The graph shows the effects of acidosis on shortening deactivation. Again, percent deactivation is plotted against the percent of maximum tension developed following QR-QS. Under control conditions, the muscle was superfused with Tyrode's solution gassed with 98% O2 + 2% CO2 (pH 7.2-7.4). Acidosis was induced by superfusion with Tyrode's solution gassed with 70% O2 + 30% CO2 (pH 6.4-6.6). Clearly, acidosis significantly and reversibly inhibits shortening deactivation. See Figure for symbol legend.

Effects of strontium (Sr2+) on shortening deactivation. The data are presented in Figures 12 and 13. Control data were recorded during superfusion with normal Tyrode's solution (CTRL 1 … CTRL 2). In between these two controls, the muscle was superfused with Tyrode's solution containing 5 and 10 mmol/L Sr2+. See Figure for symbol legend.
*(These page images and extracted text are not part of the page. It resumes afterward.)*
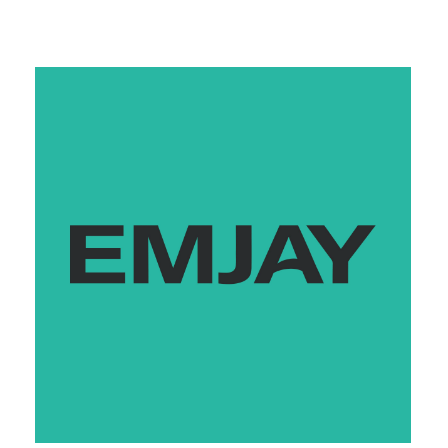
Monday
7:00 am - 9:00 pm
Tuesday
7:00 am - 9:00 pm
Wednesday
7:00 am - 9:00 pm
Thursday
7:00 am - 9:00 pm
Friday
7:00 am - 9:00 pm
Saturday
7:00 am - 9:00 pm
Sunday
7:00 am - 9:00 pm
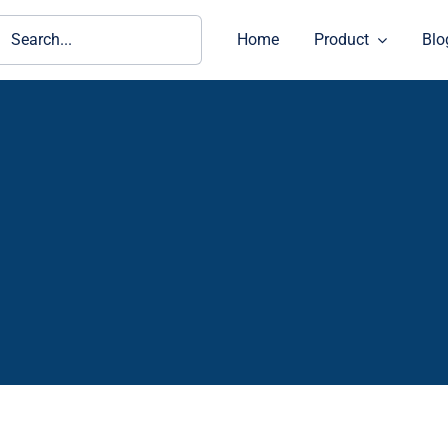
ch
Home
Product
Blo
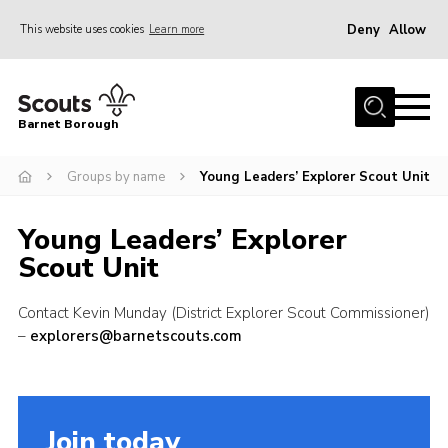
Deny
Allow
This website uses cookies
Learn more
Menu
Home
Barnet Borough
Join the Scouts
Groups by name
Young Leaders’ Explorer Scout Unit
Info for parents
News
Young Leaders’ Explorer
Events
Scout Unit
International
Contact Kevin Munday (District Explorer Scout Commissioner)
District venues
–
explorers@barnetscouts.com
Gallery
Contact
Join today
Info for volunteers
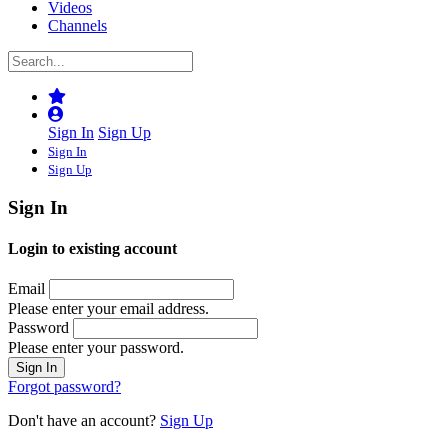
Videos
Channels
Sign In
Sign Up
Sign In
Sign Up
Sign In
Login to existing account
Email
Please enter your email address.
Password
Please enter your password.
Forgot password?
Don't have an account?
Sign Up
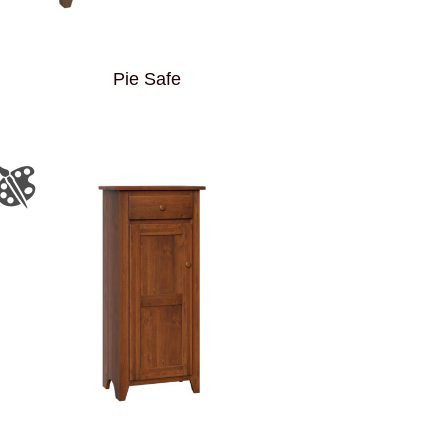
Pie Safe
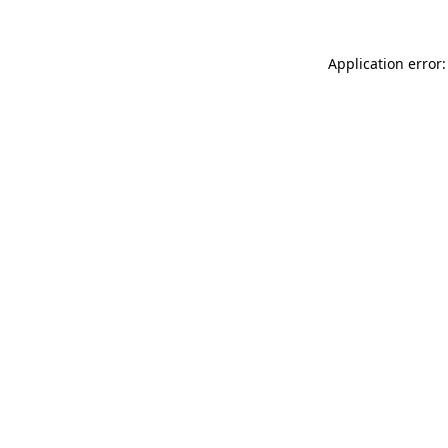
Application error:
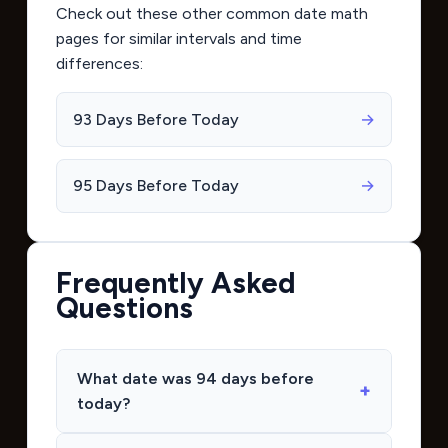
Check out these other common date math
pages for similar intervals and time
differences:
93 Days Before Today
→
95 Days Before Today
→
Frequently Asked
Questions
What date was 94 days before
today?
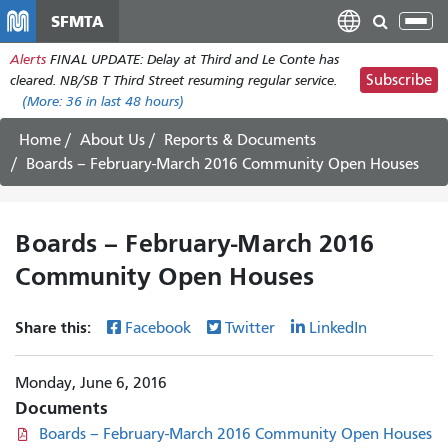
Skip
SFMTA
Tog
to
nav
Alerts
FINAL UPDATE: Delay at Third and Le Conte has
main
Subscribe
cleared. NB/SB T Third Street resuming regular service.
content
(More:
36
in last 48 hours)
Home
About Us
Reports & Documents
Boards – February-March 2016 Community Open Houses
Boards – February-March 2016
Community Open Houses
Share this:
Facebook
Twitter
LinkedIn
Monday, June 6, 2016
Documents
Boards – February-March 2016 Community Open Houses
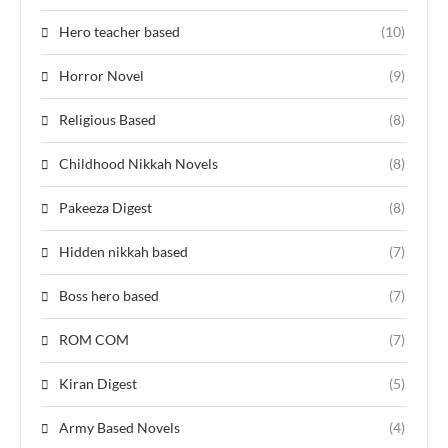
Hero teacher based
(10)
Horror Novel
(9)
Religious Based
(8)
Childhood Nikkah Novels
(8)
Pakeeza Digest
(8)
Hidden nikkah based
(7)
Boss hero based
(7)
ROM COM
(7)
Kiran Digest
(5)
Army Based Novels
(4)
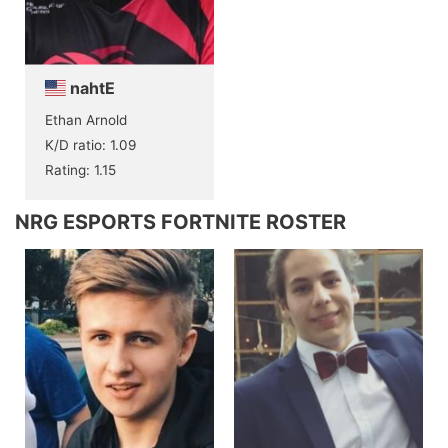
nahtE
Ethan Arnold
K/D ratio: 1.09
Rating: 1.15
NRG ESPORTS FORTNITE ROSTER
Thus, the effects of caffeine, acidosis, and strontium on shortening deactivation lend further support to the hypothesis that the reduced tension associated with active muscle shortening is largely the result of release of Ca2+ from troponin and its subsequent uptake by the sarcoplasmic reticulum.
Summary and Conclusion
Physiological Mechanism
A rapid change of length applied during isometric contraction of skeletal or cardiac muscle may result in redeveloped tension less than appropriate for the new length because of “deactivation” of the contractile system. The amount of shortening deactivation is directly related to both the time during the contraction when the length change occurs and to the extent of muscle shortening. If the muscle is permitted to shorten early in the contraction, the redeveloped tension will be appropriate to the new length as predicted from the classic Frank-Starling relationship. However, the same length change, which is imposed later in the contraction, results in a redeveloped tension that is less than predicted. Furthermore, a greater change in length results in less tension being redeveloped than if a smaller length decrement is applied at the same time during the contraction.
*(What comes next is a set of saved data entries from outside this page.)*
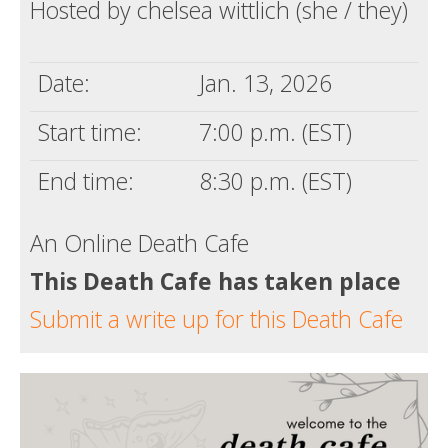
Hosted by chelsea wittlich (she / they)
Date:
Jan. 13, 2026
Start time:
7:00 p.m. (EST)
End time:
8:30 p.m. (EST)
An Online Death Cafe
This Death Cafe has taken place
Submit a write up for this Death Cafe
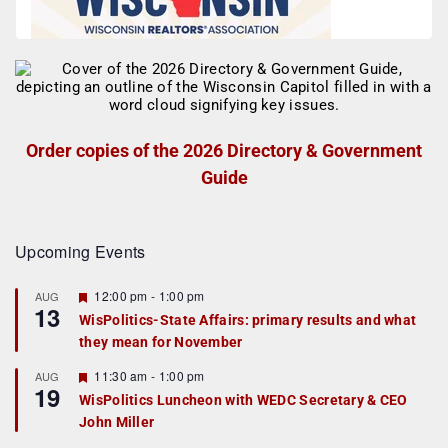
Order copies of the 2026 Directory & Government
Guide
Upcoming Events
F
12:00 pm
-
1:00 pm
AUG
13
e
WisPolitics-State Affairs: primary results and what
a
they mean for November
t
u
r
F
11:30 am
-
1:00 pm
AUG
19
e
e
WisPolitics Luncheon with WEDC Secretary & CEO
d
a
John Miller
t
u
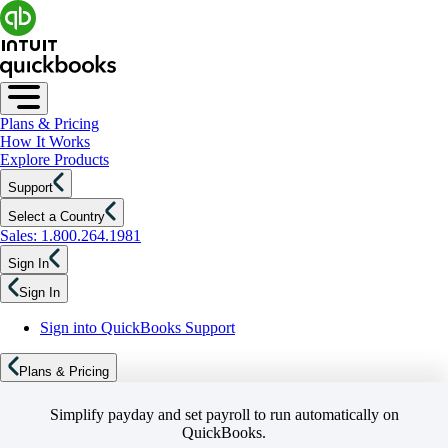
Plans & Pricing
How It Works
Explore Products
Support
Select a Country
Sales: 1.800.264.1981
Sign In
Sign In
Sign into QuickBooks Support
Plans & Pricing
Simplify payday and set payroll to run automatically on
QuickBooks.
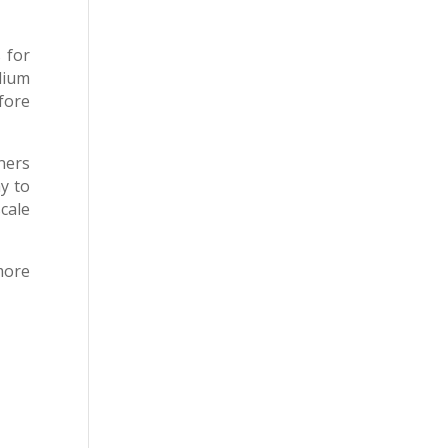
 for
dium
fore
ners
y to
cale
more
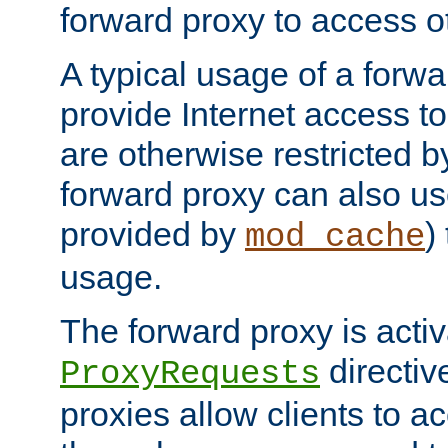
forward proxy to access ot
A typical usage of a forwa
provide Internet access to 
are otherwise restricted by
forward proxy can also us
provided by
)
mod_cache
usage.
The forward proxy is acti
directiv
ProxyRequests
proxies allow clients to ac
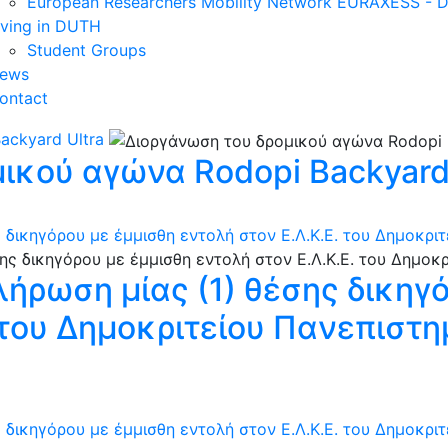
European Researchers Mobility Network EURAXESS -
iving in DUTH
Student Groups
ews
ontact
ackyard Ultra
ικού αγώνα Rodopi Backyard 
 δικηγόρου με έμμισθη εντολή στον Ε.Λ.Κ.Ε. του Δημοκρι
λήρωση μίας (1) θέσης δικηγ
. του Δημοκριτείου Πανεπιστ
 δικηγόρου με έμμισθη εντολή στον Ε.Λ.Κ.Ε. του Δημοκρι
It has been demonstrated that the reduced tension during active muscle shortening is associated with reduced affinity of troponin C for Ca2+. The free Ca2+ is then picked up by the SR, with less Ca2+ available for tension development until the subsequent contraction.
Clinical Significance
Although the clinical significance of shortening deactivation remains speculative, it seems likely that in the intact heart deactivation would affect myocardial O2 consumption. The decreased efficiency with which the heart maintains a given stroke work against a high afterload might be related to the lesser degree of fiber shortening and, therefore, less shortening deactivation. Conversely, it is well-known that the same level of stroke work accomplished by an increase in end-diastolic volume requires much less O2. This may be related, at least in part, to the greater degree of shortening with an accompanying increase in deactivation under the latter conditions. For example, in congestive heart failure where ejection fraction and fiber shortening are minimal, the maintenance of the longer fiber lengths could significantly increase the MVO2. Ford 32 has suggested that the deactivating effect of shortening produced by afterload reduction would limit energy expenditure, therefore, exerting a favorable effect on the failing myocardium. It would also seem that an inotropic agent that increased shortening deactivation might compensate for the increased MVO2 caused by the inotrope and have a favorable effect on cardiac work.
From most of the studies we have reviewed, it appears likely that shortening deactivation acts as a physiological “feedback” mechanism that affects afterload and in turn, myocardial oxygen consumption. Pathological situations such as acidosis and ischemia have been associated with reduced myofilament Ca2+ sensitivity or affinity and depressed cardiac contractility.29,30 Is it then possible that interventions that increase Ca2+ sensitivity might favorably alter ventricular pressure-volume relations during ejection and improve myocardial function by reducing the magnitude of shortening deactivation?
Whatever the mechanism and clinical significance, future investigations will help to define the role of shortening deactivation in modifying ventricular function.